His men were efficient, and his tools were even more so, and he hoped that these elves had died without pain. It was odd to think so, when he had caused their deaths, but he had not even thought of it when they denied him, when they broke the alliance that had existed between his father and their king for hundreds of years. The mere thought of it filled him with rage, and he knew he had to take what was his, regardless of who stood in his way. The elves had been all too easy to kill, his steel too honed, his grip on the weapon too fierce.
He had lost some of them, he knew, some of his own men, and he felt even more guilt for that, for leading his own people into something that caused them harm. So few of the Noldor had died under his father’s rule, and yet it seemed like only one had mattered – his mother – and her death had caused so many things to happen so differently that he began to wonder how he had changed the world, what he might have done to the peace of Valinor by letting so many elves die. How many children would be orphans now, fatherless as he was motherless, thanks to him?
He tried to push the thought from his mind as the boats moved forward, and the corpses thinned out and eventually disappeared altogether. The deep blue waters somehow unsettled him even more, as if the ones who died had not mattered at all. They were gone now, in the past, just like his mother, his father, and his peaceful life.
He would never know peace again in Valinor. He could practically see Manwë’s angry face, looking the same as he did when he harmlessly drew a sword on Fingolfin in the square of Tirion. He could see the way Manwë would look at him, no forgiveness this time, sentencing him to something like what he had done with Morgoth long ago, three ages of darkness. He would not have a chance to ask for forgiveness, for those that he had killed were now out of his reach, and only in the Halls of Mandos did he expect to see them again.
His own mortality, now that he was leaving the waters of Valinor, struck him then. He was not going to live forever. He was going to make his best attempt to reclaim the Silmarils, and then he was going to die, whether tomorrow or in a hundred years from then. And he was going to leave everything to Nelyo, who looked agitated as he paced from one end of the boat to the other, his red hair a beacon for any stray arrows. But no, there were no elves left to fire those arrows, he and his followers had seen to that, and Nelyo was safe, if having a hard time processing what had happened.
He approached his son and looked at the pain in his eyes, pain he swore he would never inflict upon any child, let alone his own. He reached an arm around him, and they stood together, watching the world they knew disappearing into nothingness, and the one they did not know becoming brighter on the horizon.

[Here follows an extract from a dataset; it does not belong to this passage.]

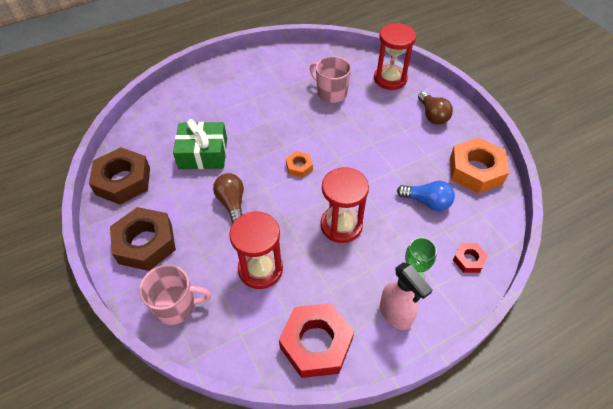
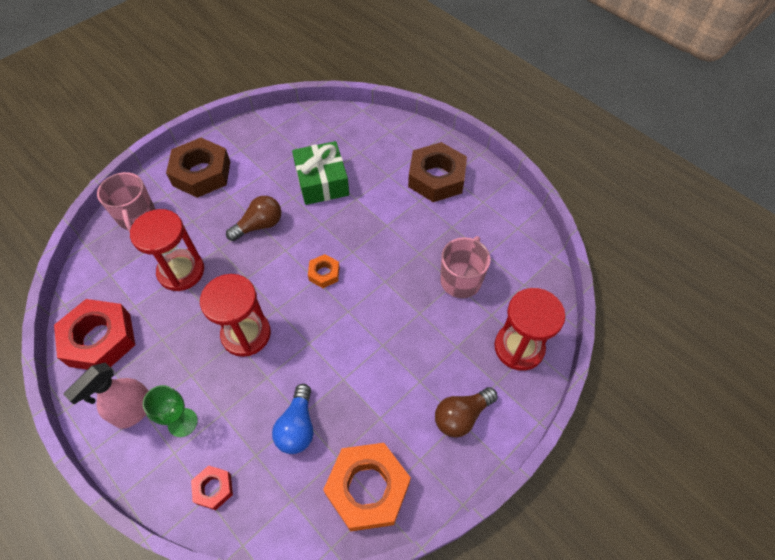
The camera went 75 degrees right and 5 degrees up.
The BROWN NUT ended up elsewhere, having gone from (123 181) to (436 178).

Manwë was not in this new world, waiting to give him an ultimatum of judgment. And he knew, as clearly as he could see in this darkness, that Manwë would be standing there no matter when he got back. He could never return.
The flame felt bright in his hands, and knowing that his half-brother was on the other side only made it even more joyful to set the arrows loose. As the boats burned, knew that that was him burning there as well. He was in exile forever, king or not, and he could only look forward. There was no looking back anymore. His only redemption would be in the three crystals that he hoped would not burn in his hands as brightly as the ships in the night.